A number of commentators continue to stoke fears, though, that raising the tax as scheduled in October would trigger a global recession of the same magnitude as the global financial crisis. Indeed, the International Monetary Fund in April 2019 issued its updated World Economic Outlook, in which it downwardly revised the forecast for real global growth that it announced in January.

The April 9 revisions, outlined in the table below for major economies, touched off a wave of pessimism in stock markets around the world.

Real Growth of Major Countries, Actual and Projected

Source: International Monetary Fund, World Economic Outlook (arrows indicate projections revised between January and April 2019).

An Expanding Economy

As the table indicates, projected growth in real terms for the world as a whole in 2019 was downwardly revised from the January forecast of 3.5% to 3.3%—the lowest forecast since 2010. The factors behind the IMF decision included higher tariffs that were likely to dampen trade and result in slower growth in the major economies. China’s growth, though, was upwardly revised to reflect additional stimulus spending by Beijing.

IMF economists downwardly revised Japan’s real growth in 2019 by 0.1 point, citing the expected hike in the consumption tax. Other economies, too, were forecast to sputter to their lowest growth since the 2008 global financial crisis. That said, Japan’s 2019 forecast, at 1.0%, was still higher than the 0.8% the economy registered in 2018. The main factor behind the comparatively sanguine projection was the approximately 2 trillion in fiscal stimulus earmarked in the fiscal 2019 budget to offset the adverse impact of a higher tax.

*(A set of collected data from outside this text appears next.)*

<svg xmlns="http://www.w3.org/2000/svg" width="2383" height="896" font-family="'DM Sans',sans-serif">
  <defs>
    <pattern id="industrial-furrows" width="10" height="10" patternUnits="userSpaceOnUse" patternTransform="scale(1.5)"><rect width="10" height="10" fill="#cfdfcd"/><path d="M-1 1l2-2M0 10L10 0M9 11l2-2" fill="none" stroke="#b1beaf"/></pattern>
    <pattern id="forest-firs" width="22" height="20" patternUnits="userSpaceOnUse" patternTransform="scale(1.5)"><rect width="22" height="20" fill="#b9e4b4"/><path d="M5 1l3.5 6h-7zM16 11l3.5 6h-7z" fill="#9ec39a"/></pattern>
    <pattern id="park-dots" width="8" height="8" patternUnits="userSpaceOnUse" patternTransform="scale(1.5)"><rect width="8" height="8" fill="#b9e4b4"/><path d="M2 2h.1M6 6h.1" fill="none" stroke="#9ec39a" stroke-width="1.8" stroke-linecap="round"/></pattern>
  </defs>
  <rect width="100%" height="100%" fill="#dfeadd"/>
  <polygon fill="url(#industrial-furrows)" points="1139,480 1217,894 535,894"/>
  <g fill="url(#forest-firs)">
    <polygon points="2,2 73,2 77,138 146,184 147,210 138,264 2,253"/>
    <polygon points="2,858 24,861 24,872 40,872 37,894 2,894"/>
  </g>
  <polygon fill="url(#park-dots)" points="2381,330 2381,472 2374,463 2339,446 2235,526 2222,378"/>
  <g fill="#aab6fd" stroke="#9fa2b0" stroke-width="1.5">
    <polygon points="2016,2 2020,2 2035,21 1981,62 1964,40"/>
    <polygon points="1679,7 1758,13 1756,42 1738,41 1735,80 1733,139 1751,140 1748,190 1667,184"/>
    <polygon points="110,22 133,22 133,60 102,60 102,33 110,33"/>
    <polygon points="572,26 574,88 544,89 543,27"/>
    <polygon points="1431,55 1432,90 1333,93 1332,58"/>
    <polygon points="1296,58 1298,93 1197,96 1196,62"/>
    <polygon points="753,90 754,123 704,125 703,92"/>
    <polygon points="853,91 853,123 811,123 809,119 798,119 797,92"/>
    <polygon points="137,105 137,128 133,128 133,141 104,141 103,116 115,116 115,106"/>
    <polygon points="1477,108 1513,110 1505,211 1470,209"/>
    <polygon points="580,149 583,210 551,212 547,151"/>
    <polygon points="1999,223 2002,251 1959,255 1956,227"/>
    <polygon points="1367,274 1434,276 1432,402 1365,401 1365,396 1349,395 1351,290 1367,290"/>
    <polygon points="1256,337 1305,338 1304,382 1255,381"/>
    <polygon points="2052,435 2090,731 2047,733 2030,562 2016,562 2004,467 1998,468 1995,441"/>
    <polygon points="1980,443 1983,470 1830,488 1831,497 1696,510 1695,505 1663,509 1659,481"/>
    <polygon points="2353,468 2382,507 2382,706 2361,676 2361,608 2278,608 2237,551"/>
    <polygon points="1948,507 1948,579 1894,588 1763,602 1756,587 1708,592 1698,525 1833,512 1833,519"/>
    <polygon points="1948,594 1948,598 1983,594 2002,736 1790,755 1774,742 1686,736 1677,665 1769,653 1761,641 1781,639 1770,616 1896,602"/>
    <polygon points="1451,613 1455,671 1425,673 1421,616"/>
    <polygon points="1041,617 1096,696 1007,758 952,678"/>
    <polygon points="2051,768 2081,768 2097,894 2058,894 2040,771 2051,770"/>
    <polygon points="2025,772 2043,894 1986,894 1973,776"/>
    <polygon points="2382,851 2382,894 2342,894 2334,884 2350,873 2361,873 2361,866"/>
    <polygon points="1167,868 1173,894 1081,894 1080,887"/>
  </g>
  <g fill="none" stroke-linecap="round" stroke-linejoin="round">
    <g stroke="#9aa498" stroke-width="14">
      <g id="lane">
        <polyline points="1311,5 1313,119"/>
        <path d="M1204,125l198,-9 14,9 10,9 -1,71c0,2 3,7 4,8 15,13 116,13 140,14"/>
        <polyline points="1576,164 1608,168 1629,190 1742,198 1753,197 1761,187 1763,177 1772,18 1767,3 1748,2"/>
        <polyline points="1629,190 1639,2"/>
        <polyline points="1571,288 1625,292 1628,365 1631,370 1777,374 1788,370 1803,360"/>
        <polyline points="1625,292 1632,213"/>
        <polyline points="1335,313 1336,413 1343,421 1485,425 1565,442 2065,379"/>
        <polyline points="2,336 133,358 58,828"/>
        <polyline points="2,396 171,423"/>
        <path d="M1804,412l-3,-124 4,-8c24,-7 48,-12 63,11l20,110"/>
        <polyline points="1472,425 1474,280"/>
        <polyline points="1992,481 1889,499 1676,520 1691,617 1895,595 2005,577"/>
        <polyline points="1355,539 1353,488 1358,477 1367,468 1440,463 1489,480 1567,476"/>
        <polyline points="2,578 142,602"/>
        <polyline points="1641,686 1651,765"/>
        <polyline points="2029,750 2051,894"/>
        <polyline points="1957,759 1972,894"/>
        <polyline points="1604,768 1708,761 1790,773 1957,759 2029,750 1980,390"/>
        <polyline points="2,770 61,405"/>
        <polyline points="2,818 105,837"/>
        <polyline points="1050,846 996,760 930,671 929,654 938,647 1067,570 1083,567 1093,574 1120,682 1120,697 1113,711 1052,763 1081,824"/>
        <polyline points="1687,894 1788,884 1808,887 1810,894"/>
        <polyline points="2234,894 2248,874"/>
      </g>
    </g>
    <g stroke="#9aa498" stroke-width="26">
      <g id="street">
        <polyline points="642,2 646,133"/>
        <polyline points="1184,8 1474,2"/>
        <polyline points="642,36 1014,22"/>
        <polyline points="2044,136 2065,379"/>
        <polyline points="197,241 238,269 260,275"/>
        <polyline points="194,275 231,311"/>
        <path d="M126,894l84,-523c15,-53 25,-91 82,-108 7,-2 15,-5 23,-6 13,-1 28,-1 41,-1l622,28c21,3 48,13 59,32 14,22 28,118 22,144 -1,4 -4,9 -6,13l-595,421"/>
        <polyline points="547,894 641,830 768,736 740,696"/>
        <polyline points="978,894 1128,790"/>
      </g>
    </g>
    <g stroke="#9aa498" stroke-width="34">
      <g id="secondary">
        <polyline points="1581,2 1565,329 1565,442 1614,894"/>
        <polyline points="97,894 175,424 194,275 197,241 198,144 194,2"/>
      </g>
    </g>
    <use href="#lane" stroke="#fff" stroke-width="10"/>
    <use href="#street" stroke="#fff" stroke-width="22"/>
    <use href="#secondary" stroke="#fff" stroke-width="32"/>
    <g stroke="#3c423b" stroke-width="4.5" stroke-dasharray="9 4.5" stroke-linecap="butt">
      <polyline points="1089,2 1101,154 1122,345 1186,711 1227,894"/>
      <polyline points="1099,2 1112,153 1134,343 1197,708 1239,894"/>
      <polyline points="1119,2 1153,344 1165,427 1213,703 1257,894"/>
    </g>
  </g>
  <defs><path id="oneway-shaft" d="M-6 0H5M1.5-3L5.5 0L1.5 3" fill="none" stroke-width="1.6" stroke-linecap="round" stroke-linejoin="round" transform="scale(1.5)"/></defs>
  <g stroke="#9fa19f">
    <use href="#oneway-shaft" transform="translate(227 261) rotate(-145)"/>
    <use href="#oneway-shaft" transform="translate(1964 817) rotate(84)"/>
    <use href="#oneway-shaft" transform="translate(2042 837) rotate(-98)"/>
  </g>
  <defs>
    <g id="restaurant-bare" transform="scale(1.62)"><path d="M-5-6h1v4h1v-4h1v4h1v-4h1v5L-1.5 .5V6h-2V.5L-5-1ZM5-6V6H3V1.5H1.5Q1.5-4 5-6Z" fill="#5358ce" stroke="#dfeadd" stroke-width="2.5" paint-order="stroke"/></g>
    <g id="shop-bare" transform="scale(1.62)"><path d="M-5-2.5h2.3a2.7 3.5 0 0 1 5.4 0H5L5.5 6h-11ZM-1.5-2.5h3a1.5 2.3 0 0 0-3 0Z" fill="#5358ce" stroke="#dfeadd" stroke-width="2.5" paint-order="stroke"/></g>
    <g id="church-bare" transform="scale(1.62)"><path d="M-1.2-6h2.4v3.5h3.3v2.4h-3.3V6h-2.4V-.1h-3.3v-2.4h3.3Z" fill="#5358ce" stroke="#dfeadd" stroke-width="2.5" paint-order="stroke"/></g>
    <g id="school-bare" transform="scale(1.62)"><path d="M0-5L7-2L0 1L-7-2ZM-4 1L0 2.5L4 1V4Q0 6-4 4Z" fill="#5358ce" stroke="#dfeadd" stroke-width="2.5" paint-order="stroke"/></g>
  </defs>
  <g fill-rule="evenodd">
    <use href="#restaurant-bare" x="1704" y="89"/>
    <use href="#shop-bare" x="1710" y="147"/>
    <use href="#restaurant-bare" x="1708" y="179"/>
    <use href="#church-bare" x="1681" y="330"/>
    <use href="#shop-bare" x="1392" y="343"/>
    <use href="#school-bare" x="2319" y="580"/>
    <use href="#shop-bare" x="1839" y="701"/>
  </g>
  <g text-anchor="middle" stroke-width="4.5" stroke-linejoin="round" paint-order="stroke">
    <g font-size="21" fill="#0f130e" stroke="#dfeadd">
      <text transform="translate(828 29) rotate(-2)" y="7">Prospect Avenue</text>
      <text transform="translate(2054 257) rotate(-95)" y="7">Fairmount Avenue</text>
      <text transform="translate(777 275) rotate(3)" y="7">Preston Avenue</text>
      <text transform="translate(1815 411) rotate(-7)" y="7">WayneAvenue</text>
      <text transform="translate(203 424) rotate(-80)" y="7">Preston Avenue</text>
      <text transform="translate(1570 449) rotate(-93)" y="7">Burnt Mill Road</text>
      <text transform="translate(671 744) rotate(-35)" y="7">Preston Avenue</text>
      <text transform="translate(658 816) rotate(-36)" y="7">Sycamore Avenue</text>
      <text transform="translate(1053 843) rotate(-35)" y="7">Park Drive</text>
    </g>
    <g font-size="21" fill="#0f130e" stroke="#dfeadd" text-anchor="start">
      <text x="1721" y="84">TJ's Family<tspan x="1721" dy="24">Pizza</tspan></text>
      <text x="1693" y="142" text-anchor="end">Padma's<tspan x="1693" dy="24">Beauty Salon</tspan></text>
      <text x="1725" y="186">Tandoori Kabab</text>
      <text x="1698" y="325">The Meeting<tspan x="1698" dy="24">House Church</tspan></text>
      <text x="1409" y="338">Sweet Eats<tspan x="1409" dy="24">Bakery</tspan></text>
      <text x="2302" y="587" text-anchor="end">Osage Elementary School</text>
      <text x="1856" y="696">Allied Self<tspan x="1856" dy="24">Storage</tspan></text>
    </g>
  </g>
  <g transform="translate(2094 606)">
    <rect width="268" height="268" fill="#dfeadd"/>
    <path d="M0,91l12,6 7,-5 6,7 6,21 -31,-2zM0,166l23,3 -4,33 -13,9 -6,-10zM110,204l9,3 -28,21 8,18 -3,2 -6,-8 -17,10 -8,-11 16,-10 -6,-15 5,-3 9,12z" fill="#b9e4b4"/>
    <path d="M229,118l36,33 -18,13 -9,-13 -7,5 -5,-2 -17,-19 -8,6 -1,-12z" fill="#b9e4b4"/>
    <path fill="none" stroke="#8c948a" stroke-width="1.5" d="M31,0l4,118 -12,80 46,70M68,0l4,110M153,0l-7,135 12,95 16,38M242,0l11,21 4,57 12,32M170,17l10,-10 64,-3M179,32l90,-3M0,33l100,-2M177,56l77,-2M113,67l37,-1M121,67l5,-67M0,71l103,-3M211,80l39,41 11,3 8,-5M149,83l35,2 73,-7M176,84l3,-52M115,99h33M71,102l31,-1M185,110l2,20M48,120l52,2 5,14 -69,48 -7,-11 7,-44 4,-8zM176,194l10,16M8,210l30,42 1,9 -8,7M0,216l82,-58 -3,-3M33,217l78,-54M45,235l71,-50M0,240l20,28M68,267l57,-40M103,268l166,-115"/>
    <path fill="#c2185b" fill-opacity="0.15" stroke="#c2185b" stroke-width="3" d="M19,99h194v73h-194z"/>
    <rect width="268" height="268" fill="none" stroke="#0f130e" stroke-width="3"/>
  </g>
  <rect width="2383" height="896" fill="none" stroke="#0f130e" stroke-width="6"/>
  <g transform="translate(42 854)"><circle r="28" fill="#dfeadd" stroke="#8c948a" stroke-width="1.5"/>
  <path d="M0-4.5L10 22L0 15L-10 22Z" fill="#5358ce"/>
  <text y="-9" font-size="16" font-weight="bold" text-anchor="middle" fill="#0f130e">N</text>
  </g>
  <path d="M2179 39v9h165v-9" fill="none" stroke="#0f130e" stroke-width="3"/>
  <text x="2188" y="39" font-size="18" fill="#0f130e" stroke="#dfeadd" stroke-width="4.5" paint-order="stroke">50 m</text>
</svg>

The latest budget is premised on there being a higher tax in October and includes stimulus spending to mitigate its negative impact. The IMF outlook, too, anticipates both of these measures being implemented as scheduled.

The IMF expects slightly higher real growth in 2019 than in 2018, even if the consumption tax is raised as scheduled. It does not see the economy as being in recession nor does it foresee Japan triggering a global economic crisis. If the economy is expanding, albeit at a sluggish pace, it should be difficult to justify yet another postponement of a hike in the consumption tax.

The IMF’s revised forecast of 3.3% growth for the global economy, incidentally, is the same as that announced in October 2014 for calendar year 2014, when growth actually reached 3.6%, as shown in the table above.

The key to preventing another global financial crisis is maintaining financial stability in China—not delaying a tax hike in Japan. Japan and many Western economies have adopted reform measures designed to prevent a recurrence of earlier crises, including the Asian financial crisis of 1997, so a global financial meltdown is now less likely to emanate from these countries. China, on the other hand, was not significantly affected by the earlier crises and might be less prepared to deal with an emergency.

A global economic downturn on the scale of the Great Recession is unlikely to occur without a massive financial crisis. The IMF outlook compellingly suggests that a tax increase in a single country will not generate such a crisis.